Por lo anterior, la Sala encuentra superados los requisitos de procedibilidad de la acción de tutela y, en consecuencia, sin encontrar causal de nulidad que invalide lo actuado, procederá a efectuar el estudio del fondo del asunto planteado. Vicios de fondo. Adicionalmente si la tutela contra la providencia judicial puesta en conocimiento del Juez Constitucional, supera las causales anteriores, éste, para poder revocarla, deberá establecer la presencia de alguno de los siguientes defectos o vicios de fondo[18]: a) Defecto orgánico, b) Defecto procedimental absoluto, c) Defecto fáctico, d) Defecto material o sustantivo, e) Error inducido, f) Decisión sin motivación, g) Desconocimiento del precedente, h) Violación directa de la Constitución. Lo consignado en precedencia son las causales generales y específicas que la jurisprudencia constitucional ha precisado, en lo relacionado con la procedencia de la Acción de Tutela contra las providencias que emiten los jueces de la república, al decidir los asuntos propios de las competencias asignadas por la Constitución y la ley. 2.3.
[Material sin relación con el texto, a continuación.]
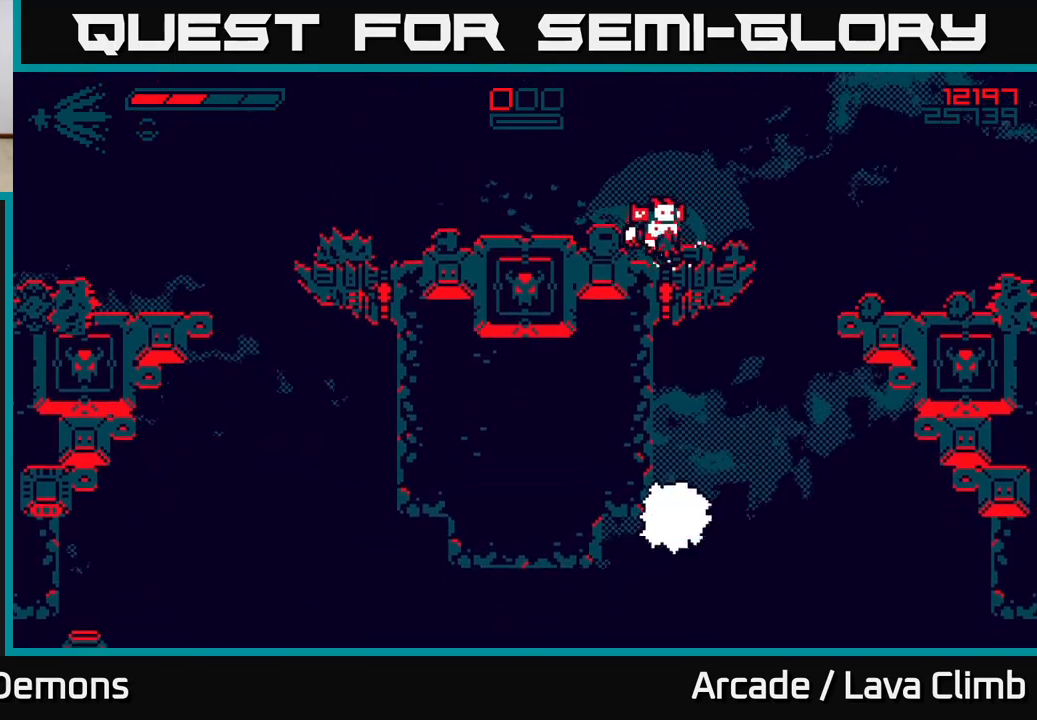
{"buttons": [], "left_stick": "right", "right_stick": "down", "events": [[117, "left_stick", "center"], [483, "R2", "up"], [483, "left_stick", "right"]]}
PROBLEMA JURÍDICO. La Sala deberá establecer si: ¿El Tribunal Administrativo de Cundinamarca vulneró los derechos fundamentales de la señora Flor María Gil Gil, al proferir la sentencia del 21 de mayo de 2021, mediante la cual modificó la decisión parcialmente favorable a las pretensiones formuladas en el medio de control de nulidad y restablecimiento del derecho impetrado contra la E.S.E. Subred Integrada de Servicios de Salud Sur, con el fin de que se reconociera que entre estos existió una verdadera relación laboral, incurriendo, presuntamente, en defecto fáctico por no valorar la certificación de tiempos laborados allegada al expediente al considerarla no idónea? 2.4.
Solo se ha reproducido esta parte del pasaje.